The translational landscape of HIV-1 infected cells reveals key gene regulatory principles

Human immunodeficiency virus-1 (HIV-1) uses a number of strategies to modulate viral and host gene expression during its life cycle. To characterize the transcriptional and translational landscape of HIV-1 infected cells, we used a combination of ribosome profiling, disome sequencing and RNA sequencing. We show that HIV-1 messenger RNAs are efficiently translated at all stages of infection, despite evidence for a substantial decrease in the translational efficiency of host genes that are implicated in host cell translation. Our data identify upstream open reading frames in the HIV-1 5′-untranslated region as well as internal open reading frames in the Vif and Pol coding domains. We also observed ribosomal collisions in Gag-Pol upstream of the ribosome frameshift site that we attributed to an RNA structural fold using RNA structural probing and functional analysis. Antisense oligonucleotides designed to alter the base of this structure decreased frameshift efficiency. Overall, our data highlight the complexity of HIV-1 gene regulation and provide a key resource for decoding of host–pathogen interactions upon HIV-1 infection. Furthermore, we provide evidence for a RNA structural fold including the frameshift site that could serve as a target for antiviral therapy.
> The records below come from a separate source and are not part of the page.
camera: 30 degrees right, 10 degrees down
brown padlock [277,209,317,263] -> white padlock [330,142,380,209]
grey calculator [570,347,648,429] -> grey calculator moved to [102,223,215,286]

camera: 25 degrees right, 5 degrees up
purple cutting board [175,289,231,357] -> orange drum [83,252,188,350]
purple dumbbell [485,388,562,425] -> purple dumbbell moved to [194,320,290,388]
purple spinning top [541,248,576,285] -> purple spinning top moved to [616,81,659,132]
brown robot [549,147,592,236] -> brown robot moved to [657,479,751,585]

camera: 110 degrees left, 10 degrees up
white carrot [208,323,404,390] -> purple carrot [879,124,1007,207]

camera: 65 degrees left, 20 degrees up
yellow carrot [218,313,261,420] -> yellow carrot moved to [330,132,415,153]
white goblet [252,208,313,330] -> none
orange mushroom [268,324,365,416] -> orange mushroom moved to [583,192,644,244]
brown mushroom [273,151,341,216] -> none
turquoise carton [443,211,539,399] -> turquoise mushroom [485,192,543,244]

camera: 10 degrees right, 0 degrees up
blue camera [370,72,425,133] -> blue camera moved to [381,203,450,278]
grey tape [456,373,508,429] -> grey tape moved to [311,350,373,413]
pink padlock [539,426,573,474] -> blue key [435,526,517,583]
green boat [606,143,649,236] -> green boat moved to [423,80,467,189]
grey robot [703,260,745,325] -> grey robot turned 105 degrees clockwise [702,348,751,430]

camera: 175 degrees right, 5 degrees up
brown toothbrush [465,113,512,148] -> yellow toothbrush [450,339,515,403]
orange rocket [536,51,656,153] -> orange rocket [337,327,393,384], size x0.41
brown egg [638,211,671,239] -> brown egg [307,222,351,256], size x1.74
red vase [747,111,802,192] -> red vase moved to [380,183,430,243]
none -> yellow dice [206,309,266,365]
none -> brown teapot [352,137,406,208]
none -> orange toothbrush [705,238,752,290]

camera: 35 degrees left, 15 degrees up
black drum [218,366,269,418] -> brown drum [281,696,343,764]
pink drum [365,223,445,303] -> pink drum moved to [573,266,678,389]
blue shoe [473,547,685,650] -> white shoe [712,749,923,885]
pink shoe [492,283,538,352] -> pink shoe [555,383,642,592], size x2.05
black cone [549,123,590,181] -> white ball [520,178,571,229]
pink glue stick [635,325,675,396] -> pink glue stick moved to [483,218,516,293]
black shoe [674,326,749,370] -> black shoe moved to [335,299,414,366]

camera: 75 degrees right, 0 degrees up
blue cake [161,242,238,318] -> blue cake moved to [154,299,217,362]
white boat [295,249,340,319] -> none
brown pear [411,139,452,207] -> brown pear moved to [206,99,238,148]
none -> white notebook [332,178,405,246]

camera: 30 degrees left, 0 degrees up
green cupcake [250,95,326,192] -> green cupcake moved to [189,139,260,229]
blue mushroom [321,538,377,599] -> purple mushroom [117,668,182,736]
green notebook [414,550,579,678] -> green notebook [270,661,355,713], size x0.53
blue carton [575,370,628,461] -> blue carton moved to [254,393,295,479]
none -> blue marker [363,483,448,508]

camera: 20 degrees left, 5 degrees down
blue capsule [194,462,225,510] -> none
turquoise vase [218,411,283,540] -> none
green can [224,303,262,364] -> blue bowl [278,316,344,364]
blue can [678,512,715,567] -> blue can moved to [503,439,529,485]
To investigate the translational landscape of HIV-1 infected T-cells, we performed ribosome profiling experiments (RiboSeq, DisomeSeq) treated either with cycloheximide or harringtonine, as well as RNASeq at different timepoints of infection (mock, 8 hpi, 16 hpi, 24 hpi). Furthermore, we analyzed the HIV transcriptome present in the cell with Nanopore sequencing. Lastly, to investigate the structure of the ribosome frameshift site, we employed RNA structural probing (DMS-MaPseq).